様々な業種で人工知能というキーワードを目にしない日はないほどの昨今、テクノロジー企業としてクリエイティブアプリを開発するAdobeも、数年来、人工知能を取り入れたソフトウェア開発に取り組んできた。しかし、Adobeは「汎用的な人工知能を開発しようとしているわけではない」と強調する。Adobeの人工知能開発の強みは、コンテンツとクリエイティブ・プロに対する深い理解と学習だというのだ。

Adobeの人工知能、Adobe Senseiは、コンテンツ理解、プロのクリエイターの作業などを深く理解し、3時間の単純作業を3分で済ませる効率性をもたらす。空いた時間を、新しいクリエイティブ制作に充てほしい、とメッセージを送る

例えば人物が写っている写真があった場合、クリエイティブの現場ではその写真を最適化したり、人物を切り抜いたり、文字を重ねて作品を仕上げるなど、クリエイターが何をするか、どのようなワークフローが待ち受けているかを知っている。Adobe Senseiは、そうした作業を効率化したり、より素早く最適なクリエイティブに仕上げる手助けをすることを目指すために使われる人工知能、というわけだ。

例えばマシンビジョンによるコンテンツ解析は、人工知能の中でもよく例に挙げられるテーマだ。Adobeが基調講演で披露したPhotoshopのプロトタイプでは、iPad Proで描いたポスターのラフスケッチから「人物」「女性」などのキーワードを見つけ出し、自分が撮影した写真やフォトストックから、該当する写真を用意してくれる。ワンタッチで女性だけを切り抜き、背景に馴染ませることができるのはもちろんのこと、女性の顔のすぐ下にあるスライダーを操作すると、向きの違う女性の写真を連続的に並べて、最適な顔の向きの写真に入れ替えてくれるのだ。もちろん、切り抜きを適用した状態で、だ。
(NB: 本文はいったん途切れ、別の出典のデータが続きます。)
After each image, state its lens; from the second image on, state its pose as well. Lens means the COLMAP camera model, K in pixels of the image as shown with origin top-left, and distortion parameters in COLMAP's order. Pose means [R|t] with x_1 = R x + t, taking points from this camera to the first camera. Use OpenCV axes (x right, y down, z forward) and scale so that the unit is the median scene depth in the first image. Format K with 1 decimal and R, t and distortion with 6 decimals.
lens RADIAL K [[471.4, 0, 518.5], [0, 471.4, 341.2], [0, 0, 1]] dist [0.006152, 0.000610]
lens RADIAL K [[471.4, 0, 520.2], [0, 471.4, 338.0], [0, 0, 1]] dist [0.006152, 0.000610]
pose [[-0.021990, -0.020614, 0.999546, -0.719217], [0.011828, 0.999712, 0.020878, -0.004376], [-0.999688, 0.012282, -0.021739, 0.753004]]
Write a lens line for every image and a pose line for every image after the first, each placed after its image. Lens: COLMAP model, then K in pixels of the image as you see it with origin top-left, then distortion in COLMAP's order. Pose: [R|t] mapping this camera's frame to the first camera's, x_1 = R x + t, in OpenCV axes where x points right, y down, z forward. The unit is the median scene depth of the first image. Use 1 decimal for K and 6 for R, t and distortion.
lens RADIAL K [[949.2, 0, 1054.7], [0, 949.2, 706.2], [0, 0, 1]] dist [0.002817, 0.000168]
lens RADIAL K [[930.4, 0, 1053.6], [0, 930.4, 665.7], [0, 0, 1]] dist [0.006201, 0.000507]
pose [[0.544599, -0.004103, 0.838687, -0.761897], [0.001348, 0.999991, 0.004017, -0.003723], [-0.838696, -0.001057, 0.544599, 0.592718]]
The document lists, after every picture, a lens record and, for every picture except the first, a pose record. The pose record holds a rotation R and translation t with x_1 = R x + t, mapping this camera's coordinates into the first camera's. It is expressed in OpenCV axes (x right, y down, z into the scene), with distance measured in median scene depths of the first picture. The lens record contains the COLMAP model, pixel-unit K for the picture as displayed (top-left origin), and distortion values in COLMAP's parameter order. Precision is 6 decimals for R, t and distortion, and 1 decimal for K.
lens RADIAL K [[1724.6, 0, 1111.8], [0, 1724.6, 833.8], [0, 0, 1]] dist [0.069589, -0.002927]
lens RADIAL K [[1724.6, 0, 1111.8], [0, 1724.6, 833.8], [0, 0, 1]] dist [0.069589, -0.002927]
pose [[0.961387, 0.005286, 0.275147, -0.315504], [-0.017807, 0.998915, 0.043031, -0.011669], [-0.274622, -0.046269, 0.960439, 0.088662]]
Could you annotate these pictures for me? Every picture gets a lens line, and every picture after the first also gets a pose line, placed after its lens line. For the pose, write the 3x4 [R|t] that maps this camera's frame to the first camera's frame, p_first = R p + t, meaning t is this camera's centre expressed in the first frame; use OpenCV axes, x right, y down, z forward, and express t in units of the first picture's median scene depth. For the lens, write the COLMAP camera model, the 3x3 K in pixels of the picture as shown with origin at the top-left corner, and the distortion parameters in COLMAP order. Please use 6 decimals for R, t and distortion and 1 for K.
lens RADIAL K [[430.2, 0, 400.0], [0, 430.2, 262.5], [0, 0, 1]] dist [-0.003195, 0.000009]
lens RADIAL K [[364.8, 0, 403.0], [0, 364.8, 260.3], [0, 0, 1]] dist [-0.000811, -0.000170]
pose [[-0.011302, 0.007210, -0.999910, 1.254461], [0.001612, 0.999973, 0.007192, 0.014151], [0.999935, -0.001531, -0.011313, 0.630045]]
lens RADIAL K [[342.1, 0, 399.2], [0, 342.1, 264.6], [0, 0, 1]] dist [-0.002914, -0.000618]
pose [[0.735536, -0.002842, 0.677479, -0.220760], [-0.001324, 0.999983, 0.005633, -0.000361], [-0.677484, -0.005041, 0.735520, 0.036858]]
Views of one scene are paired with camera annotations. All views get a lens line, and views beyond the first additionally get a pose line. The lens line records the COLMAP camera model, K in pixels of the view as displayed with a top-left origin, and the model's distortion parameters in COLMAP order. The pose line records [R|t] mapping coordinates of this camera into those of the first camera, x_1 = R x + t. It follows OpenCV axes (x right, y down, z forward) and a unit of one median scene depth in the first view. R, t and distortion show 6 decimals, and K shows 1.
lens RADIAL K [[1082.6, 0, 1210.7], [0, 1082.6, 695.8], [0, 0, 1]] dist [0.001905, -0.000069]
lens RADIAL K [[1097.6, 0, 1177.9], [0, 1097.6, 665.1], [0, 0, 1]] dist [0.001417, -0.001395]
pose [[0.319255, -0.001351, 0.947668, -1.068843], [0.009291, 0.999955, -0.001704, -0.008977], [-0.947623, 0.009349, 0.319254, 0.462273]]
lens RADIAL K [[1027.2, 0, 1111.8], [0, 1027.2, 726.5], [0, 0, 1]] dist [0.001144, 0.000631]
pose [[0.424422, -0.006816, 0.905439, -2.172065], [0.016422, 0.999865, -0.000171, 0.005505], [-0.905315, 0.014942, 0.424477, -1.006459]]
Adobe Sensei以前のPhotoshopで同じことをしようとすると、自分の写真ライブラリから、女性の写真をフォルダに入れておかなければならないし、使うかどうかは別にして、あらかじめ全ての角度のパターンの写真を切り抜いておかなければならない。つまり、最適な顔の角度を検討するために、膨大な下準備の時間を取らなければならないことになる。

開発版のPhotoshopのプレビュー。右側にはAdobe Senseiとの対話画面があり、コンテクストに応じて自分の写真ライブラリやフォトストックの検索、適用するマスクなどを提案してくれる

そうしたワークフローを知って入れば、Adobe Senseiがクリエイティブの現場に何をもたらすか、一目でわかる。単純作業の時間を、クリエイティブの時間に活用できる、ということだ。

そして、「Creative Graph」というキーワードも新鮮だった。クリエイティブのワークフローを記録し、判断が分かれた部分に戻って、別のパターンを検討し直すことができる。前述の例では最初のラフスケッチは「女性」として出発したが、これを「男性」として出発し、ほかの要素をそのまま活用すれば、男性バージョンのポスターをワンタッチで作成できるのだ。